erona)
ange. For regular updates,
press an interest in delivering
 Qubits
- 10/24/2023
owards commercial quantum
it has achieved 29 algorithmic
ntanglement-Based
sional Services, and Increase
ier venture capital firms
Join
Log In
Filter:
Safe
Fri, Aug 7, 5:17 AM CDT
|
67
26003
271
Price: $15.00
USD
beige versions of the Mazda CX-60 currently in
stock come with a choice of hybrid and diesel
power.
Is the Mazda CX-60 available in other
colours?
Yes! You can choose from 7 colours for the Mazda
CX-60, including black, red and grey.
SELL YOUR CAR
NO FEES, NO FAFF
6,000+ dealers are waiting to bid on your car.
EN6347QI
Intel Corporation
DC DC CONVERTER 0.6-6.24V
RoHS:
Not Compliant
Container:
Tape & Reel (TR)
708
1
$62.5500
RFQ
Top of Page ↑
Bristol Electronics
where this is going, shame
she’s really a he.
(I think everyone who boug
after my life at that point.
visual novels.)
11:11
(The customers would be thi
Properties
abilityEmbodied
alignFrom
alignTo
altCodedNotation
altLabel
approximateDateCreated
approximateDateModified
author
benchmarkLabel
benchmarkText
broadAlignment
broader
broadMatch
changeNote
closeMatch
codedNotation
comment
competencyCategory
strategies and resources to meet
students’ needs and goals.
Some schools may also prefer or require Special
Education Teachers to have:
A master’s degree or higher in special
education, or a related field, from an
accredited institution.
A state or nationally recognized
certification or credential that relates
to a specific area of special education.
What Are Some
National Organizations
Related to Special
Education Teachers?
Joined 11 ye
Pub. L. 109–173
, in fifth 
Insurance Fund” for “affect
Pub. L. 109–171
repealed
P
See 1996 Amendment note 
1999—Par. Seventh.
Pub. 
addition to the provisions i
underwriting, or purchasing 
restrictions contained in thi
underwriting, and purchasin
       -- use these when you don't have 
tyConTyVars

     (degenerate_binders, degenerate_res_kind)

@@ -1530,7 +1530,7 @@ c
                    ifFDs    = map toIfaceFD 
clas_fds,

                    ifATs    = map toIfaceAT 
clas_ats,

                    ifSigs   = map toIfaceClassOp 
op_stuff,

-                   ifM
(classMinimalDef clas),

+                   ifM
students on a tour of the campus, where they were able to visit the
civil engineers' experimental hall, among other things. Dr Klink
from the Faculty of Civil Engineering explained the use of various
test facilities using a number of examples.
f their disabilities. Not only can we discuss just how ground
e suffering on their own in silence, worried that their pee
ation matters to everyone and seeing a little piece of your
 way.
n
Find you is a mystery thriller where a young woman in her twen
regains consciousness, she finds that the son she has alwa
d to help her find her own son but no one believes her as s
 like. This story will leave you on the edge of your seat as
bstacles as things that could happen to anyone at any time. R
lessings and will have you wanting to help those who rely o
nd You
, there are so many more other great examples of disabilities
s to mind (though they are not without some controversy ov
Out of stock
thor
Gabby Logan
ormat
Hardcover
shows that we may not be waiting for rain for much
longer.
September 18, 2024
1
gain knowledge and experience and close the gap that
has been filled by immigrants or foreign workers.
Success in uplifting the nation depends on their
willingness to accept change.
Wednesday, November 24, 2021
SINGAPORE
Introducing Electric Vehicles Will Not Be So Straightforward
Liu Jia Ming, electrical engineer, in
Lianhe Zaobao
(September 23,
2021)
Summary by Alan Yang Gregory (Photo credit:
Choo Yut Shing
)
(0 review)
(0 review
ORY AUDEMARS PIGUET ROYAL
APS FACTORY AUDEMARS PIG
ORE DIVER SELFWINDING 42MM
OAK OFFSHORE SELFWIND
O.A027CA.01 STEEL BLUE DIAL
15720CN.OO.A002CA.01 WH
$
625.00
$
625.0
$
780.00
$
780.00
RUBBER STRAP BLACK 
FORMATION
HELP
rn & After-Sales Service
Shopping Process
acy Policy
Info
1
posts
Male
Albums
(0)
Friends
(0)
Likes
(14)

+++

» **EXERCISE REQUIREMENTS**
Please write out every record shown above exactly as it reads.

» **TASK SOLUTION**
erona)
ange. For regular updates,
press an interest in delivering
 Qubits
- 10/24/2023
owards commercial quantum
it has achieved 29 algorithmic
ntanglement-Based
sional Services, and Increase
ier venture capital firms
Join
Log In
Filter:
Safe
Fri, Aug 7, 5:17 AM CDT
|
67
26003
271
Price: $15.00
USD
beige versions of the Mazda CX-60 currently in
stock come with a choice of hybrid and diesel
power.
Is the Mazda CX-60 available in other
colours?
Yes! You can choose from 7 colours for the Mazda
CX-60, including black, red and grey.
SELL YOUR CAR
NO FEES, NO FAFF
6,000+ dealers are waiting to bid on your car.
EN6347QI
Intel Corporation
DC DC CONVERTER 0.6-6.24V
RoHS:
Not Compliant
Container:
Tape & Reel (TR)
708
1
$62.5500
RFQ
Top of Page ↑
Bristol Electronics
where this is going, shame
she’s really a he.
(I think everyone who boug
after my life at that point.
visual novels.)
11:11
(The customers would be thi
Properties
abilityEmbodied
alignFrom
alignTo
altCodedNotation
altLabel
approximateDateCreated
approximateDateModified
author
benchmarkLabel
benchmarkText
broadAlignment
broader
broadMatch
changeNote
closeMatch
codedNotation
comment
competencyCategory
strategies and resources to meet
students’ needs and goals.
Some schools may also prefer or require Special
Education Teachers to have:
A master’s degree or higher in special
education, or a related field, from an
accredited institution.
A state or nationally recognized
certification or credential that relates
to a specific area of special education.
What Are Some
National Organizations
Related to Special
Education Teachers?
Joined 11 ye
Pub. L. 109–173
, in fifth 
Insurance Fund” for “affect
Pub. L. 109–171
repealed
P
See 1996 Amendment note 
1999—Par. Seventh.
Pub. 
addition to the provisions i
underwriting, or purchasing 
restrictions contained in thi
underwriting, and purchasin
       -- use these when you don't have 
tyConTyVars

     (degenerate_binders, degenerate_res_kind)

@@ -1530,7 +1530,7 @@ c
                    ifFDs    = map toIfaceFD 
clas_fds,

                    ifATs    = map toIfaceAT 
clas_ats,

                    ifSigs   = map toIfaceClassOp 
op_stuff,

-                   ifM
(classMinimalDef clas),

+                   ifM
students on a tour of the campus, where they were able to visit the
civil engineers' experimental hall, among other things. Dr Klink
from the Faculty of Civil Engineering explained the use of various
test facilities using a number of examples.
f their disabilities. Not only can we discuss just how ground
e suffering on their own in silence, worried that their pee
ation matters to everyone and seeing a little piece of your
 way.
n
Find you is a mystery thriller where a young woman in her twen
regains consciousness, she finds that the son she has alwa
d to help her find her own son but no one believes her as s
 like. This story will leave you on the edge of your seat as
bstacles as things that could happen to anyone at any time. R
lessings and will have you wanting to help those who rely o
nd You
, there are so many more other great examples of disabilities
s to mind (though they are not without some controversy ov
Out of stock
thor
Gabby Logan
ormat
Hardcover
shows that we may not be waiting for rain for much
longer.
September 18, 2024
1
gain knowledge and experience and close the gap that
has been filled by immigrants or foreign workers.
Success in uplifting the nation depends on their
willingness to accept change.
Wednesday, November 24, 2021
SINGAPORE
Introducing Electric Vehicles Will Not Be So Straightforward
Liu Jia Ming, electrical engineer, in
Lianhe Zaobao
(September 23,
2021)
Summary by Alan Yang Gregory (Photo credit:
Choo Yut Shing
)
(0 review)
(0 review
ORY AUDEMARS PIGUET ROYAL
APS FACTORY AUDEMARS PIG
ORE DIVER SELFWINDING 42MM
OAK OFFSHORE SELFWIND
O.A027CA.01 STEEL BLUE DIAL
15720CN.OO.A002CA.01 WH
$
625.00
$
625.0
$
780.00
$
780.00
RUBBER STRAP BLACK 
FORMATION
HELP
rn & After-Sales Service
Shopping Process
acy Policy
Info
1
posts
Male
Albums
(0)
Friends
(0)
Likes
(14)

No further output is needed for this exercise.